Students and faculty were understandably upset by Nashville and Knoxville’s discriminatory practice, which they protested to school officials for many months before finally resorting to contacting the ACLU of Tennessee. When the ACLU and the Tennessee affiliate investigated, it quickly became apparent that about 80 percent of Tennessee school districts were using the same Internet filtering software as Nashville and Knoxville, strongly suggesting that all of these schools were blocking access to the LGBT-supportive websites.

After Nashville and Knoxville ignored written requests from the ACLU that they change their policy, we sued the school districts on behalf of a courageous group of students and a school librarian who decided to take a public stand. One of those students, Bryanna Shelton, shared her thoughts when the case was first filed in this video.

The school districts hastily backed down and stopped blocking the educational Web sites. And in a very heartening move, all of the other school districts using the same filtering software appear to have changed their blocking practices as well.

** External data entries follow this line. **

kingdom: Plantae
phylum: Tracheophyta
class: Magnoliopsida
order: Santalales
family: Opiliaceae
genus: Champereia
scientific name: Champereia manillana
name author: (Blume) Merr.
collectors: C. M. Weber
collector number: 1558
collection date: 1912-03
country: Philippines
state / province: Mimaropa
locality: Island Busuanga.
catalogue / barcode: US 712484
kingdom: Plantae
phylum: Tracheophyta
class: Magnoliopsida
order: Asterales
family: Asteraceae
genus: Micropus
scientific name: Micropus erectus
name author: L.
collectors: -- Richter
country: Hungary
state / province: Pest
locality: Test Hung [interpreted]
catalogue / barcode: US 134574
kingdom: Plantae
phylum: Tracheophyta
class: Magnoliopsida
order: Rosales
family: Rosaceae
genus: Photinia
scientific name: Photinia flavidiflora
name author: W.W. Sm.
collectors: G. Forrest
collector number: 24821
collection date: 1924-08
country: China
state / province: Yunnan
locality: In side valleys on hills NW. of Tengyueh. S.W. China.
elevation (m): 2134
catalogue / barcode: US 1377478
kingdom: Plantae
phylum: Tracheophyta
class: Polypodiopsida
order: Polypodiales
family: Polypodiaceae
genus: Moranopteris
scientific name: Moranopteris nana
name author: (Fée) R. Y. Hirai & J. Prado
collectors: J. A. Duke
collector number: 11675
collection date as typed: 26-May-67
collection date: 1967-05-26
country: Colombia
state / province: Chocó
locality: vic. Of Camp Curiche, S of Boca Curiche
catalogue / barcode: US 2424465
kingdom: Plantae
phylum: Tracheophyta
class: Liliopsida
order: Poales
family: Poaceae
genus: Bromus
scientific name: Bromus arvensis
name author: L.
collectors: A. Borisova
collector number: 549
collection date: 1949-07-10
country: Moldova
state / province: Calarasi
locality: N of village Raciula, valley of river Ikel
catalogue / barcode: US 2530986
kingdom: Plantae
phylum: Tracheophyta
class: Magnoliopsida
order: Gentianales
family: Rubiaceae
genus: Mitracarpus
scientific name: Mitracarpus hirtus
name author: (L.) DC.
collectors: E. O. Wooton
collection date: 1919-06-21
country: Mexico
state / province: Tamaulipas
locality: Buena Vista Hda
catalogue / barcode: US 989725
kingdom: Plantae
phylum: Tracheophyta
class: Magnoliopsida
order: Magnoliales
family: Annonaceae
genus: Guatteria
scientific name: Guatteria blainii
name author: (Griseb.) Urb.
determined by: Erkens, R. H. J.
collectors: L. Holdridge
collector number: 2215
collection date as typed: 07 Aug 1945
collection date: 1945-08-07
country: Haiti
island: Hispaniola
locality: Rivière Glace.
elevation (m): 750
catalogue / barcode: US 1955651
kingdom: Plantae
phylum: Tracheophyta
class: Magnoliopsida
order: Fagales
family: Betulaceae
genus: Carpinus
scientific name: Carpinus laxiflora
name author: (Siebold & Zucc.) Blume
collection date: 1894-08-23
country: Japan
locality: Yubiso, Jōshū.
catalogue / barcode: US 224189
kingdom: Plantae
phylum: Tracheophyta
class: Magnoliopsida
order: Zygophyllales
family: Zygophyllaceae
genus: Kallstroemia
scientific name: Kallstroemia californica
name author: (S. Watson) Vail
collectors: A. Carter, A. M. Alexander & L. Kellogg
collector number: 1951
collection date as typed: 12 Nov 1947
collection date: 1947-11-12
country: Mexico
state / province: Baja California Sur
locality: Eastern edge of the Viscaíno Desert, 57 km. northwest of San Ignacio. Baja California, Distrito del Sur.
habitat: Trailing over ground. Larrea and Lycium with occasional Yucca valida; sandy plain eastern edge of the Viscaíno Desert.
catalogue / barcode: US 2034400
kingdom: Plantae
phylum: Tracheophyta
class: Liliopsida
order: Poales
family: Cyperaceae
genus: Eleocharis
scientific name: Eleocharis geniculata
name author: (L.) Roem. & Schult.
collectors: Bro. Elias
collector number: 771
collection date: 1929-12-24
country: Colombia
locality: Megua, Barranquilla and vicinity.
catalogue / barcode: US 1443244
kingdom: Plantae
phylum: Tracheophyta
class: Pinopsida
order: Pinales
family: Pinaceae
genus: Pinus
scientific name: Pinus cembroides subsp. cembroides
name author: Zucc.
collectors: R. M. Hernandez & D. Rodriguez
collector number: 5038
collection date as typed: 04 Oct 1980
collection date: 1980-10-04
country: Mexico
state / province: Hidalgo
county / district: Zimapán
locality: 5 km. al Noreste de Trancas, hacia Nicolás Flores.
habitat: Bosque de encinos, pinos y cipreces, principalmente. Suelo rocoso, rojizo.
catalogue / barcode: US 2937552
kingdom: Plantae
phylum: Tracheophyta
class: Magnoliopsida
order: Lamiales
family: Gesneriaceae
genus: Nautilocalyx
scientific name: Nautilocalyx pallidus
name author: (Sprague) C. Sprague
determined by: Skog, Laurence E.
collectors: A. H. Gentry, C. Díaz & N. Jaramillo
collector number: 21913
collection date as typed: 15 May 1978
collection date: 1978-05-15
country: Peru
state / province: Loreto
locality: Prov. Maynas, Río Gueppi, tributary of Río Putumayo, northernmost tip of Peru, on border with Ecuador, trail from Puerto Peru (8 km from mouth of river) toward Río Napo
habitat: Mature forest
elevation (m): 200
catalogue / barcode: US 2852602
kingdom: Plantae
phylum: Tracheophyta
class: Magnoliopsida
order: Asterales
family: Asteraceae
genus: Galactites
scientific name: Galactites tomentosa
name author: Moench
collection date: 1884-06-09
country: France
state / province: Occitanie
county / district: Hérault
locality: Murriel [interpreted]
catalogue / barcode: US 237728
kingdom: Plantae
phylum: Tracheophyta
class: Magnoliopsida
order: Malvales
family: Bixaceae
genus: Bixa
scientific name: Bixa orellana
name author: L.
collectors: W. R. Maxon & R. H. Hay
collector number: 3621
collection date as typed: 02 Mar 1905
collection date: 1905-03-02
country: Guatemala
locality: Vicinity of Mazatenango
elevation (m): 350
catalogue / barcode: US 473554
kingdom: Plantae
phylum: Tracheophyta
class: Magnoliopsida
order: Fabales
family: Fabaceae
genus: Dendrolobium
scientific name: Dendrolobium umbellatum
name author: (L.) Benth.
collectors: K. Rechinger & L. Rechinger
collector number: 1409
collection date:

Some of the press coverage of the settlement quotes a school official as saying that “the lawsuit is dismissed with prejudice meaning it can never be brought again. It’s over.” That’s not the case. The court’s order specifically provides that, if the schools violate the agreement and start blocking the websites again without adequate justification, the court will take up the case again. The settlement also obligates the school districts to inform the ACLU of Tennessee if it starting blocking the websites. The ACLU intends to make sure that the schools do not resume their unconstitutional filtering practice.